§ DOCUMENT EXCERPT
For this simulation, I set the value of $\theta = 1$ and the value of $s_R = .01$, or about 1% of people do R&D. Remember, this just translates the growth in ideas produced by researchers into productivity terms. Set $\lambda = 1$, and $\phi = 0$. This makes the growth rate equation simple, $g_A = .01 \times sL/A$. Finally, let the growth rate of the number of population be $g_{L} = 0.02$, so the number of workers grows by 2% per year. The initial population is $L_0 = 10$.
Just like with capital/output, the simulation is set up with two separate economies, A and B. In economy A, initial productivity is $A_0^A = 2$, so the ratio of $L_{0}/A_0^A = 5$. Economy has higher initial productivity, $A_0^B = 10$, and a ratio of $L_{0}/A_0^B = 1$.
We know that because economy A has a higher ratio of workers to productivity it will start with a higher growth rate of $g_A = .01 \times 5 = .05$ or 5%. But the next period, productivity will be higher by 5%, and the number of workers will only grow by 2%, so the ratio of L/A in economy A will fall, which will lower the productivity growth rate.
In economy B, the initial growth rate of productivity is $g_A = 0.01 \times 1 = .01$, or only 1%. Because $L_R$ grows at 2%, and productivity only grows at 1% in economy B, the L/A ratio for economy B will rise, and this will increase the productivity growth rate.
When you play the simulation you see that both economies collapse towards a ratio of population/productivity of 2, and a common growth rate of productivity of 0.02, or 2%. This growth rate is identical to the growth rate of population, and that, it turns out, is not an accident.
Implications
The simulation showed that both economies have a common growth rate of productivity. Let’s solve more generally for what that common growth rate is.
What we are after here is a value for $g_A$ such that $g_A$ no longer changes. In the Solow model, we found a steady state for the K/Y ratio, and at that ratio $g_{K/Y} = 0$. We’re doing something similar here, looking for a steady state. But here the steady state will involve a ratio of L to A such that $g_A$ is constant (but not necessarily zero like with the capital/output ratio). This is an important point for us because we know from the data that along a BGP the growth rate of productivity is positive but also roughly constant.
Intuitively, from the equation for $g_A$ we know that it will stay the same if $L^{\lambda}$ grows at the same rate as $A^{1-\phi}$, so that their ratio stays the same. This is the more sophisticated version of what we looked at earlier in this section when we established that $A$ had to be proportional to $L$.
What’s the growth rate of $L^{\lambda}$? Mechanically, we know that this is
\[\lambda g_{L}.\]What’s the growth rate of $A^{1-\phi}$? Mechanically, we know that this is
\[(1-\phi)g_A.\]So for the ratio $L^{\lambda}/A^{1-\phi}$ to stay constant (so that the growth rate of productivity stays constant) it must be that
\[(1-\phi)g_A = \lambda g_{L}\]We can just flip this around to find that
\[g_A^{BGP} = \frac{\lambda}{1-\phi} g_L.\]I labelled this $g_A^{BGP}$ because this is the growth rate of productivity along a balanced growth path, when it is at steady state. Let’s just confirm that our simulation is working the way we want. With $\lambda = 1$ and $\phi = 0$, and $g_L = 0.02$, then it must be that $g_A^{BGP} = 1/(1-0) \times .02 = .02$. Yes, the simulation delivers the result we expect. Or, the equation matches what we saw in the simulation.

§ TO DO
1: List every parameter value the productivity growth excerpt sets in its first paragraph, giving each symbol with its value.
2: Continue the productivity growth excerpt from the point where it stops.

§ EXTRACTED DATA
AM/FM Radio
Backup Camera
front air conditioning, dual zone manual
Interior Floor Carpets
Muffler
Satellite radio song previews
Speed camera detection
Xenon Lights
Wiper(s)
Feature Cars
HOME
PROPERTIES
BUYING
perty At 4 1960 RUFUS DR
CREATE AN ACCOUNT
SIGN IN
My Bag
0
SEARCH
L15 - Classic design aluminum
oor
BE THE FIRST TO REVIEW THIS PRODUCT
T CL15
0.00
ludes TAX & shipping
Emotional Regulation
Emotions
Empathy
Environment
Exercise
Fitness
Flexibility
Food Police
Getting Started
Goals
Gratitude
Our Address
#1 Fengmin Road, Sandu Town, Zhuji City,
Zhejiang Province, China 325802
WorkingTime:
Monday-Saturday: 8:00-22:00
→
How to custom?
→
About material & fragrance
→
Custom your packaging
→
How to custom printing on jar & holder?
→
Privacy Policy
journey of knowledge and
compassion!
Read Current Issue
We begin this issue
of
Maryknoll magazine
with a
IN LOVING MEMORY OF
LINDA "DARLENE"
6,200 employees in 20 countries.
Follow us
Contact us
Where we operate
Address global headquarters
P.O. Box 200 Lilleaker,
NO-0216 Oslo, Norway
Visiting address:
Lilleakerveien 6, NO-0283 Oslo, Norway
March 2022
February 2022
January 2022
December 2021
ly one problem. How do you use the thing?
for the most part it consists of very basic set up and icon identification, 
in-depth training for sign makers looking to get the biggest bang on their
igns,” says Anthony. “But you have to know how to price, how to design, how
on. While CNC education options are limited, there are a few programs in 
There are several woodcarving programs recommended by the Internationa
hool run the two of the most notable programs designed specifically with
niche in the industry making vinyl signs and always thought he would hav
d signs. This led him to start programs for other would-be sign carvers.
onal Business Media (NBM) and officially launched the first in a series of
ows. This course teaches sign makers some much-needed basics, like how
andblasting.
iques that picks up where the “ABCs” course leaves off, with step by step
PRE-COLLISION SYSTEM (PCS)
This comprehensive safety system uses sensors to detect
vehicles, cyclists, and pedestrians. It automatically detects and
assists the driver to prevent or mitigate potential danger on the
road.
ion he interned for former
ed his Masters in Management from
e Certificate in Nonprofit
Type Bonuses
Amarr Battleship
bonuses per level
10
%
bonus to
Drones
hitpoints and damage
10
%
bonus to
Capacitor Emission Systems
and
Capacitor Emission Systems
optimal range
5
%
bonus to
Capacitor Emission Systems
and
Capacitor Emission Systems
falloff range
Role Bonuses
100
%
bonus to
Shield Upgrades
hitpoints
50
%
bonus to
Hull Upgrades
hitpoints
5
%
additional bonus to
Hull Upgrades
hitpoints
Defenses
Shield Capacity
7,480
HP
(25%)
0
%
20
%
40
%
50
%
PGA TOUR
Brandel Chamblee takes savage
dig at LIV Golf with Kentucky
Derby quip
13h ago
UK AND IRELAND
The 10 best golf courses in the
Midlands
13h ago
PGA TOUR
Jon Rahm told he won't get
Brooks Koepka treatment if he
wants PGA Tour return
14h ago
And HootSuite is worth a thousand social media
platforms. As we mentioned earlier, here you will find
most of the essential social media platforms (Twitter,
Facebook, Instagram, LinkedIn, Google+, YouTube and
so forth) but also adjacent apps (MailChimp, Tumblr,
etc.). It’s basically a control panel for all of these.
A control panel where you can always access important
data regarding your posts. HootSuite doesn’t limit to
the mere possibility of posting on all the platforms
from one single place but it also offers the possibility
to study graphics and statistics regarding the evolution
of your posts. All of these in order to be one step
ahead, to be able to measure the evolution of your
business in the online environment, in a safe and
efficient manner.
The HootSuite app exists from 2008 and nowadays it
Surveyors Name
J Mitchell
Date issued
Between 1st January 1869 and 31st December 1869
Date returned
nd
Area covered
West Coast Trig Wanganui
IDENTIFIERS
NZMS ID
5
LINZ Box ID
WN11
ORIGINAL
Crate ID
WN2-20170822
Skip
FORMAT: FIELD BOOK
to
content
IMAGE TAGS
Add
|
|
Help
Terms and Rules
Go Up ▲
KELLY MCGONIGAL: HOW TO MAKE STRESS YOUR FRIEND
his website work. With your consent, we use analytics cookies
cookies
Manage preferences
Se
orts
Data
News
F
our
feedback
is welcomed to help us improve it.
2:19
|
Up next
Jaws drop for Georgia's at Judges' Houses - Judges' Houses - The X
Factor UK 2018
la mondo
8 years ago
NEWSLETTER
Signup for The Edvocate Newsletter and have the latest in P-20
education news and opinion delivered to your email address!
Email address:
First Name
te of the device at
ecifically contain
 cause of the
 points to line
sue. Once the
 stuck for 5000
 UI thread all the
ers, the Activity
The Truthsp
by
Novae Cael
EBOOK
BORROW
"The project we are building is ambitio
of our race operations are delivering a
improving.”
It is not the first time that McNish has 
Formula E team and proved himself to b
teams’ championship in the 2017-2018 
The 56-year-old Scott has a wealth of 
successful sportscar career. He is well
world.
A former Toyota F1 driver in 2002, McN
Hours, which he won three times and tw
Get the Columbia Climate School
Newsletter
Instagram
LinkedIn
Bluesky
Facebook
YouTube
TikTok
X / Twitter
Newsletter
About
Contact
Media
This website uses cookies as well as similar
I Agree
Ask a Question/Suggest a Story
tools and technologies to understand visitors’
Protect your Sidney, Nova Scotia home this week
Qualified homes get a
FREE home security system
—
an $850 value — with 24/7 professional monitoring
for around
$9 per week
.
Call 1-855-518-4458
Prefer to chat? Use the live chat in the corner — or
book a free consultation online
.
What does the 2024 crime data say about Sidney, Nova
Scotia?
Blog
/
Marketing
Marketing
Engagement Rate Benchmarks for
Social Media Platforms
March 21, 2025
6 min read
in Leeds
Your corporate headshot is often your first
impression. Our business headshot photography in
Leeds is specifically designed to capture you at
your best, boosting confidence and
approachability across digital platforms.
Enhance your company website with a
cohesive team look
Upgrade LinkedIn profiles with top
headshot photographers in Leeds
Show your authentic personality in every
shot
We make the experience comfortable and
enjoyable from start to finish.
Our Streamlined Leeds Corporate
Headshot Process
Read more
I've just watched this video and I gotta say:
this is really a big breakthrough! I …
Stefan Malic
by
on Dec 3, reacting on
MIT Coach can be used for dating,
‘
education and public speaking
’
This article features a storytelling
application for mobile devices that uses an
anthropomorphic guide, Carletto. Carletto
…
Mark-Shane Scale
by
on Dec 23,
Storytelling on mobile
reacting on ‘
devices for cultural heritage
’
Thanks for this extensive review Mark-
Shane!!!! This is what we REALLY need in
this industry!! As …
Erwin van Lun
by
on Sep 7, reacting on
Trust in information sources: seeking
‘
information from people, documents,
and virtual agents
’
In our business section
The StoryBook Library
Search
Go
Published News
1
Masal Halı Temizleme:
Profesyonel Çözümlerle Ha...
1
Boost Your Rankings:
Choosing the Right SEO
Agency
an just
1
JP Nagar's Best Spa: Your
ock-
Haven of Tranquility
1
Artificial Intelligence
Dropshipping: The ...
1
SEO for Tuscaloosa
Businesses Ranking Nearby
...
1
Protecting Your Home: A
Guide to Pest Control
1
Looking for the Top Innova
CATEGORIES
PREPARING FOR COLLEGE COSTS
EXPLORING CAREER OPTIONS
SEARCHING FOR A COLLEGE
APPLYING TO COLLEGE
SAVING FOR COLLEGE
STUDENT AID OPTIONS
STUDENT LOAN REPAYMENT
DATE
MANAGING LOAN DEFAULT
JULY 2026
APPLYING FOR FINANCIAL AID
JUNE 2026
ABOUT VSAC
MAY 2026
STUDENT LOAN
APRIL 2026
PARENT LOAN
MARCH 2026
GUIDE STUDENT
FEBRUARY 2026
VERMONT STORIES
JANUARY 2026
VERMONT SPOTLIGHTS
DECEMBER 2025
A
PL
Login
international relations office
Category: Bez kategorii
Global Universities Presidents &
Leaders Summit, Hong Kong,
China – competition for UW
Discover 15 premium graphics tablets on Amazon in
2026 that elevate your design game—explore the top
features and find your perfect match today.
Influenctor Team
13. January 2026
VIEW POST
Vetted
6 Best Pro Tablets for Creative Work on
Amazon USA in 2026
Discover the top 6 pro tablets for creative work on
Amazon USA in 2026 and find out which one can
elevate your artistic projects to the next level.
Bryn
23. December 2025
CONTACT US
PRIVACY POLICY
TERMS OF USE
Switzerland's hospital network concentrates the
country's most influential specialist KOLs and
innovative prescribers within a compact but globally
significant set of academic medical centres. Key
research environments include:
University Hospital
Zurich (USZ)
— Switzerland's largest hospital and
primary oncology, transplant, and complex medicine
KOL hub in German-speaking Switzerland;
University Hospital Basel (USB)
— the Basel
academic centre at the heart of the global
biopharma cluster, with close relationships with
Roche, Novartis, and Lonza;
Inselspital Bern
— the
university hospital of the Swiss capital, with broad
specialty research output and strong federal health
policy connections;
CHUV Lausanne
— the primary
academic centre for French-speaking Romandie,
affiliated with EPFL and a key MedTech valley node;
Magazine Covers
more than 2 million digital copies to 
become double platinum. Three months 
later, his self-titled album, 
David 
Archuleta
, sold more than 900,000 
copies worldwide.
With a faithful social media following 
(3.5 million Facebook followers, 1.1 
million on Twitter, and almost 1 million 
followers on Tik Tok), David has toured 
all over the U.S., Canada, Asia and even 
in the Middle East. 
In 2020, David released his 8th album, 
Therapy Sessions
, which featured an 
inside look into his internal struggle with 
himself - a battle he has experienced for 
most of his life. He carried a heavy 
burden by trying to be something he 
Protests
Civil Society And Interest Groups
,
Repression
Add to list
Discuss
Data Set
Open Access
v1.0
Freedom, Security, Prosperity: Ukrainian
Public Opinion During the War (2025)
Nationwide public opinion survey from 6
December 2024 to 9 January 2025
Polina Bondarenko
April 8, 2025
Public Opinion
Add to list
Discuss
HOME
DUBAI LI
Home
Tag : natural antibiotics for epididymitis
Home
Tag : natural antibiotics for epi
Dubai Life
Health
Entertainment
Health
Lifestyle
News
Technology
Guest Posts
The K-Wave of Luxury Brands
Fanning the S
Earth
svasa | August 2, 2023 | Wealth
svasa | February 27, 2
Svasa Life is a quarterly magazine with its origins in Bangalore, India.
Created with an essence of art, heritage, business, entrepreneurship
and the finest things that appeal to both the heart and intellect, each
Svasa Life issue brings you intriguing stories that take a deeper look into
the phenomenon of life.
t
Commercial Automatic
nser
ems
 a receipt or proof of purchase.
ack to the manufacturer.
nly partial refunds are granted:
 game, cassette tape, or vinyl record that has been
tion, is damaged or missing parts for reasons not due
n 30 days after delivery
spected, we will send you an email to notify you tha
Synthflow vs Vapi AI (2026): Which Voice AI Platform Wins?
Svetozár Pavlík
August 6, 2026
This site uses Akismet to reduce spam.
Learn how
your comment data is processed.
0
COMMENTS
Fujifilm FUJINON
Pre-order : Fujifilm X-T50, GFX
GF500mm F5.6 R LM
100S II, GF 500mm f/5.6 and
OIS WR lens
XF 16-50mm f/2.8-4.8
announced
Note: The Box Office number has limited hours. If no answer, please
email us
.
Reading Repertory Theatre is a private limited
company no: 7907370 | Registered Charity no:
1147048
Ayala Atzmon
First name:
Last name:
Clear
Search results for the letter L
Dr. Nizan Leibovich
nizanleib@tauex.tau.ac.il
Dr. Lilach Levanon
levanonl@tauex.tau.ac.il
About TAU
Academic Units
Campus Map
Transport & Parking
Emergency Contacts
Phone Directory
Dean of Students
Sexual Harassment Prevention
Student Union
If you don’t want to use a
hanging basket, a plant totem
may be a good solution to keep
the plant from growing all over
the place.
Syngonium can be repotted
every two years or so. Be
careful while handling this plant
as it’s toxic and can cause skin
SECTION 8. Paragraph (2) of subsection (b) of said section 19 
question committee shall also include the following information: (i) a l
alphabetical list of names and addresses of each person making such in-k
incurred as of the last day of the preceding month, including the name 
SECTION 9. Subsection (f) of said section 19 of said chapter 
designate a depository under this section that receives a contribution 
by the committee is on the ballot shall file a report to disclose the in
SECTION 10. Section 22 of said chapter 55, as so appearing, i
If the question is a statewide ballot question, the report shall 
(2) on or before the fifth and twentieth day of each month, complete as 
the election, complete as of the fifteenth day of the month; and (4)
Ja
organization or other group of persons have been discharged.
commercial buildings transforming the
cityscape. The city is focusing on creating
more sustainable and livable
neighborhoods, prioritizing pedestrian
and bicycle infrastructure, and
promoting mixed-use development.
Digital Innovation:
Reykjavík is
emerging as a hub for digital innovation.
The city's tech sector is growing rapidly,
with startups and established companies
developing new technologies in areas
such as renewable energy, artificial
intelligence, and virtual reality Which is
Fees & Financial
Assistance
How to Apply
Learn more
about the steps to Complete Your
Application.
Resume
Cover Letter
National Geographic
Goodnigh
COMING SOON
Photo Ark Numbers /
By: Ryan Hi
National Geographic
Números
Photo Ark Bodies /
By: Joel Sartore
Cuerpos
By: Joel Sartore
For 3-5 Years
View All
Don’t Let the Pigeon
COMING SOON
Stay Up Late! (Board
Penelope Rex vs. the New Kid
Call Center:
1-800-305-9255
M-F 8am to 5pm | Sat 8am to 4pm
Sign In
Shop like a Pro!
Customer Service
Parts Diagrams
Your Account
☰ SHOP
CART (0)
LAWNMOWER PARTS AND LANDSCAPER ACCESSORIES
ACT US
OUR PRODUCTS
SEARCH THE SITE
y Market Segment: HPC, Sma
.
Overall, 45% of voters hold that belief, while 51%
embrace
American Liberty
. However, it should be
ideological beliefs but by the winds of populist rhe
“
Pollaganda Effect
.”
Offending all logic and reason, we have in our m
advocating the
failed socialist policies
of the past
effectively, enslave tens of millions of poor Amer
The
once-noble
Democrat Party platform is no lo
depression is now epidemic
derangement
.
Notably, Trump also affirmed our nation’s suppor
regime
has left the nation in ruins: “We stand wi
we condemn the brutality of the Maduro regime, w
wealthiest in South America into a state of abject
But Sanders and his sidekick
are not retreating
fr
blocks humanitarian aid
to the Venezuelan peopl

§ YOUR RESPONSES
1: θ = 1, s_R = .01, λ = 1, φ = 0, g_L = 0.02, L_0 = 10

2:
This gives us a pretty clean result in determining the productivity growth rate.
Along a BGP the growth rate of productivity depends on the growth rate of population according to $g_A^{BGP} = \frac{\lambda}{1-\phi} g_L$.
We should keep in mind that “population” here is a rough term meaning the scale of the economy, which is definitely influenced by population size, but might also depend on other things like transportation networks or institutional rules. But $L$ is a good proxy for scale.
Some simple correlations
More workers means more ideas, firms, and products that push up the growth rate of productivity. But recall that higher productivity tends to push down $g_A$, so those two forces are fighting against one another. The economy can sustain a higher growth rate of $g_A$ along the BGP if it has a faster growth rate of population to keep overcoming the drag from the higher level of productivity. But simply having more population does not, by itself, lead to faster growth in productivity along the BGP.
And this is crucial in matching what we saw in the data. Recall the prior section said that while the absolute effort spent on fixed cost rose over time, the growth rate on productivity did not, across a number of countries. We can make this more tangible by plotting the growth rate of productivity against the log of R&D workers for several countries.
Yes, there is some sense that in China there are both a lot of researchers and a relatively high productivity growth rate, but across most of this data there is no clear relationship. The US and Japan have substantially more R&D workers than Korea, Germany, or Great Britain, but their productivity growth is not higher.
On the other hand, if we plot the growth rate of productivity against the growth rate of the number of researchers, we get a more robust picture.
Here, there is a tendency to see higher productivity growth when R&D workers grow faster (which is tied to population growth in part) is higher. This doesn’t prove the theory is right. First, this is just a handful of countries, and a simple correlation in the data is not the same thing as a causal relationship. Second, the theory was designed to produce this result. We were trying to come up with something that can mimic this relationship, and we did.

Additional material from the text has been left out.